A TEACHER with a string of driving convictions who was jailed for carrying a knife has been banned from the profession.

Peter Clemenson, 47, of Shoebury Road, Southend, was a teacher at South Essex College until 2011 before he moved to the Lower Basildon Academy.

The National College for Teaching and Leadership (NCTL) noted how Clemenson picked up his first conviction, for failing to stop at the scene of an accident, in October 2007.

He was also convicted for failing to provide a sample for analysis, resulting in a two year disqualification, a £750 fine and an order to pay £90 costs.

In September 2012, Clemenson was convicted of drink-driving and banned for three years, and fined £450 with £85 costs and a £15 victim surcharge.

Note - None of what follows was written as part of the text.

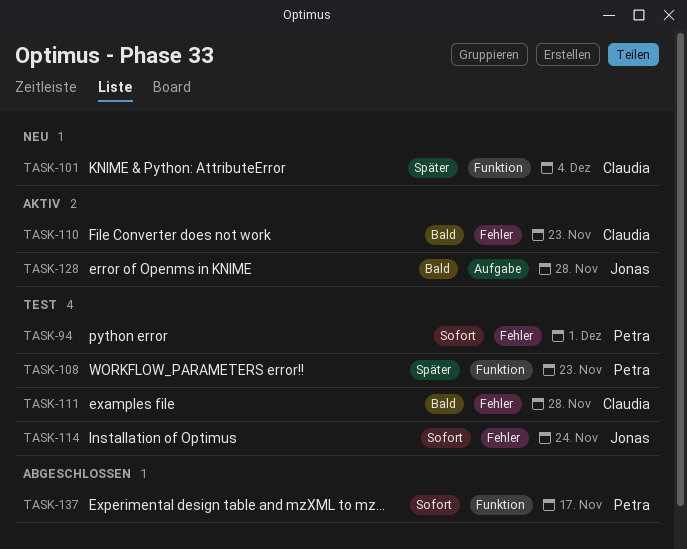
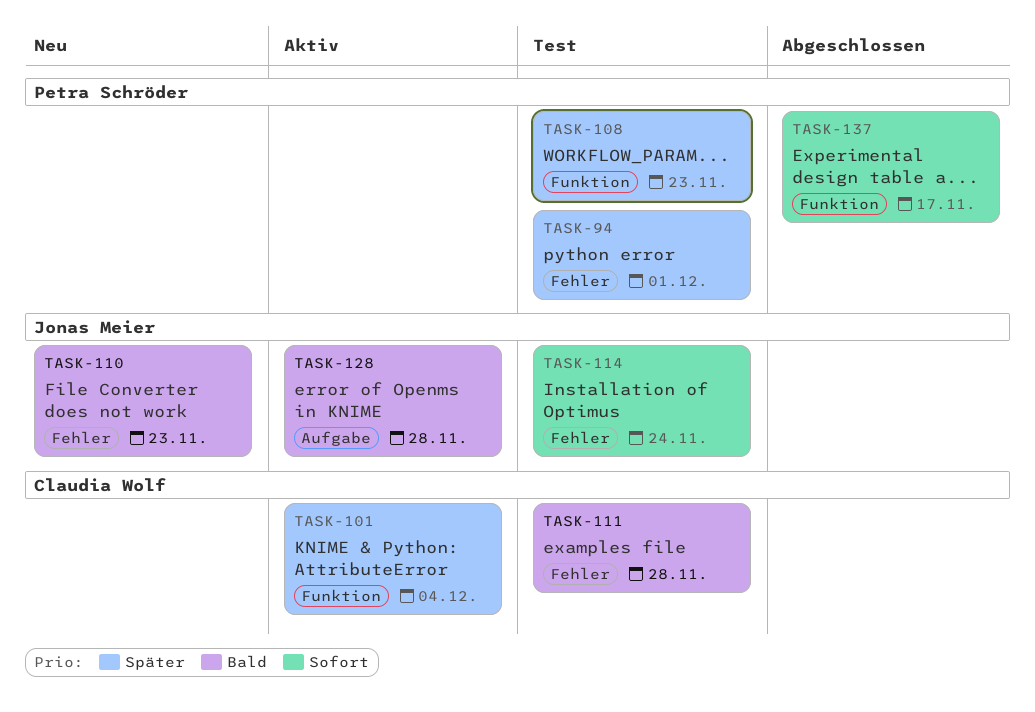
TASK-94, priority: Sofort -> Später
TASK-101, status: Neu -> Aktiv
TASK-110, status: Aktiv -> Neu
TASK-110, owner: Claudia Wolf -> Jonas Meier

However, it was his conviction in March last year for possession of a knife in a public place on July 15, 2014, that led to a jail sentence of eight weeks, a £500 costs order and an £85 victim surcharge.

Clemenson also received another two weeks, concurrent, because he failed to surrender to bail.

The NCTL panel found he had failed to uphold public trust in the profession and maintain high standards of ethics and behaviour.

In a report, Jayne Millions, NCTL decision-maker, said: “The panel noted that the behaviour involved in committing the offences could have had an impact on the safety of members of the public, particularly in relation to driving whilst under the influence of excess levels of alcohol.

“The panel has also taken account of how the teaching profession is viewed by others.

“The panel considered that Mr Clemenson’s behaviour in committing the offences could affect the public confidence in the teaching profession given the influence that teachers may have on pupils, parents and others in the community.

“The panel has noted that Mr Clemenson’s behaviour has ultimately led to him receiving a sentence of imprisonment which is indicative of the seriousness of the offences committed.”

Clemenson worked for the school between September 2012 until March 2013.

The report said Clemenson’s five convictions suggested a “repetitive pattern of behaviour.”

It said: “The panel has found that the seriousness of the offending behaviour that led to the convictions is relevant to Mr Clemenson’s ongoing suitability to teach.

“The panel considers that a finding that these convictions are relevant offences is necessary to reaffirm clear standards of conduct so as to maintain public confidence in the teaching profession.”

Although Clemenson admitted all the offences, he said he was suffering from poor health at the time and is now receiving treatment.

He can apply for a review of the decision in 2021.